**TEKS**
%%

Pada hari Minggu, 20 Mei 1908 pada pukul 09.00 pagi, bertempat di salah satu ruang belajar STOVIA, Soetomo menjelaskan gagasannya. Soetomo berbicara bahwa kedepannya bangsa dan Tanah Air Indonesia berada di tangan mereka dan rakyat itu sendiri. Maka lahirlah Boedi Oetomo. Namun,, para pemuda juga menyadari bahwa tugas mereka sebagai mahasiswa kedokteran masih banyak, di samping harus berorganisasi. Oleh karena itu, mereka berpendapat bahwa "kaum tua-lah" yang harus memimpin Budi Utomo, sedangkan para pemuda sendiri akan menjadi motor yang akan menggerakan organisasi itu.
Kehadiran Budi Utomo ini menandai permulaan pergerakan nasional di Indonesia. Gagasan lahirnya Budi Utomo diawali dari perjalanan kampanye yang dilakukan oleh dr. Wahidin Sudirohusodo ke seluruh pulau Jawa. Pada tempat-tempat yang dikunjungi, ia menganjarkan sebagai langkah untuk memajukan kehidupan rakyat.
Berawal dari kampanyenya dr. Wahidin Sudirohusodo pada akhir tahun 1907 bertemu dengan para pelajar STOVIA (sekolah dokter pribumi) di Jakarta, satu diantaranya bernama Soetomo. Pembicaraan semakin berkembang dan melahirkan gagasan dan cita-cita yang sama untuk mengangkat harkat dan derajat bangsa Indonesia. Gagasan dan cita-cita tersebut kemudian dituangkan ke dalam suatu bentuk organisasi yang diberi nama Budi Utomo. Organisasi Budi Utomo didirikan pada hari Minggu tanggal 20 Mei 1908 dan Soetomo terpilih sebagai ketua. Untuk selanjutnya tanggal 20 Mei 1908 oleh Bangsa Indonesia diperingati sebagai Hari Kebangkitan Nasional. Budi Utomo mengalami perkembangan yang cukup pesat, dalam waktu tujuh Budi Utomo memiliki delapan cabang, yaitu:
Pada bulan Oktober 1908, Budi Utama menyelenggarakan kongres yang pertama Yogyakarta.

%%

**BARIS YANG DITAMPILKAN**
%%

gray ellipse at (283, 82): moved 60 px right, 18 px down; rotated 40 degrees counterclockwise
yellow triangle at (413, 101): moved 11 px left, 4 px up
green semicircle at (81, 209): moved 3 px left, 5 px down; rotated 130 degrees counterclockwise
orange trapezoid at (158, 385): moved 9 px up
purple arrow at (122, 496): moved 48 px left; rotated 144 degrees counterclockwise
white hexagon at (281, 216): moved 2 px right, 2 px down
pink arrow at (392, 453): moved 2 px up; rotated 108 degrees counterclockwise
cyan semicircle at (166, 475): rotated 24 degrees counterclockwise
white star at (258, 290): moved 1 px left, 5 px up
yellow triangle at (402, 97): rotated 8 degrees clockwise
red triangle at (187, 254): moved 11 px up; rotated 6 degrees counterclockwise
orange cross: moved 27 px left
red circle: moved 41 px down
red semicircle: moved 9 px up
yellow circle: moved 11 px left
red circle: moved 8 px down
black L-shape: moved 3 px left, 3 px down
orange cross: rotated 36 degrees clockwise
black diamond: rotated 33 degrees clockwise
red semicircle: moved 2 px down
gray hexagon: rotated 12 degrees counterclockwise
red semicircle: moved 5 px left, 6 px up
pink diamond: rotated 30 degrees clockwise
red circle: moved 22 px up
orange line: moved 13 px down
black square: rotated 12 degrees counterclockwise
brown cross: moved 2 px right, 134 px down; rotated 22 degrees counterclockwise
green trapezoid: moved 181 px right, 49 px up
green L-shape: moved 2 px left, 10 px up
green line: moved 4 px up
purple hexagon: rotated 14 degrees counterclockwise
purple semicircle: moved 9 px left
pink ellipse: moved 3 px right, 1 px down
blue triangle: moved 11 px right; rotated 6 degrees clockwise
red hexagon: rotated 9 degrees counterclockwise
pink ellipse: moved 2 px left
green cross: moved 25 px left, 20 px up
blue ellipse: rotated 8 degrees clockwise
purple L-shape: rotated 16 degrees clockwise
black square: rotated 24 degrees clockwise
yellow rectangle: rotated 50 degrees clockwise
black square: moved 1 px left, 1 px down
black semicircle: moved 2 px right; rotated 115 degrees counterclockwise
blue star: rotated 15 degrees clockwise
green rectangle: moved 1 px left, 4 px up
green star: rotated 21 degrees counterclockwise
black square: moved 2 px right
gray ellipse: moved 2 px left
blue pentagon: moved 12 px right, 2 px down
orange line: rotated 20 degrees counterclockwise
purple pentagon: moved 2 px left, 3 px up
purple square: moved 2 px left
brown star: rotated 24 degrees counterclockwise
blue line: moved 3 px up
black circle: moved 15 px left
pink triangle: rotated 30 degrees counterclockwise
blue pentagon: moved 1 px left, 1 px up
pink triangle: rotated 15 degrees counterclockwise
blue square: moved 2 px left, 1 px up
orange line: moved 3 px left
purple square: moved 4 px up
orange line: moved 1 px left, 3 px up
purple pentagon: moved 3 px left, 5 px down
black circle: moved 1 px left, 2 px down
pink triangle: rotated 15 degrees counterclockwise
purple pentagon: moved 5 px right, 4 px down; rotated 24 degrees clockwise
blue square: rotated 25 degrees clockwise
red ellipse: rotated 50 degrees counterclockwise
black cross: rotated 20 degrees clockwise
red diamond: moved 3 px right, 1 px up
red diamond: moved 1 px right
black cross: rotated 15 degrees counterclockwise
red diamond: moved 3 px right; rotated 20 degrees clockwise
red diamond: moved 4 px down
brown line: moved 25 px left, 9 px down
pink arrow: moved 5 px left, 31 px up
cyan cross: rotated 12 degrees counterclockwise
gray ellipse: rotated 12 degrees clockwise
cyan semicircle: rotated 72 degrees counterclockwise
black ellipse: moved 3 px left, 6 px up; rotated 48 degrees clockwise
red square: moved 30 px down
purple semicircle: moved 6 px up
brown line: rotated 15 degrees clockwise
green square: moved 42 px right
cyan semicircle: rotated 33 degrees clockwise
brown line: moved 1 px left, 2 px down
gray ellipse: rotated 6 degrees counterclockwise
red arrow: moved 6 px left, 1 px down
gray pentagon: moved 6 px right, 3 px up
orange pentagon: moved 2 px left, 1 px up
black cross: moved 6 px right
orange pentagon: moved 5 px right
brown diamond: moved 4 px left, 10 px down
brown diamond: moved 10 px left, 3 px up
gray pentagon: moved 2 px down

%%

**TUGAS PENGERJAAN**
(a) Salin tanpa perubahan bagian dari teks tentang Budi Utomo, mulai dari "Kehadiran Budi Utomo" sampai dengan "memajukan kehidupan rakyat.".
(b) Ringkaslah paragraf dalam teks tentang Budi Utomo yang diawali dengan "Pada hari Minggu, 20 Mei 1908" sehingga menjadi lebih pendek, dengan tetap mempertahankan fakta-fakta utamanya.
(c) Menurut teks tentang Budi Utomo, siapa yang terpilih sebagai ketua ketika organisasi itu didirikan?

**JAWABAN YANG DIHARAPKAN**
(a)
Kehadiran Budi Utomo ini menandai permulaan pergerakan nasional di Indonesia. Gagasan lahirnya Budi Utomo diawali dari perjalanan kampanye yang dilakukan oleh dr. Wahidin Sudirohusodo ke seluruh pulau Jawa. Pada tempat-tempat yang dikunjungi, ia menganjarkan sebagai langkah untuk memajukan kehidupan rakyat.

(b) Pada hari Minggu, 20 Mei 1908, pukul 09.00 pagi, Soetomo memaparkan gagasannya di salah satu ruang belajar STOVIA. Ia menyatakan bahwa masa depan bangsa dan Tanah Air Indonesia berada di tangan mereka dan rakyat sendiri, lalu lahirlah Boedi Oetomo. Para pemuda menyadari bahwa tugas mereka sebagai mahasiswa kedokteran masih banyak. Karena itu, mereka memutuskan bahwa kaum tua yang memimpin organisasi, sedangkan para pemuda menjadi motor penggeraknya.

(c) Soetomo terpilih sebagai ketua Budi Utomo.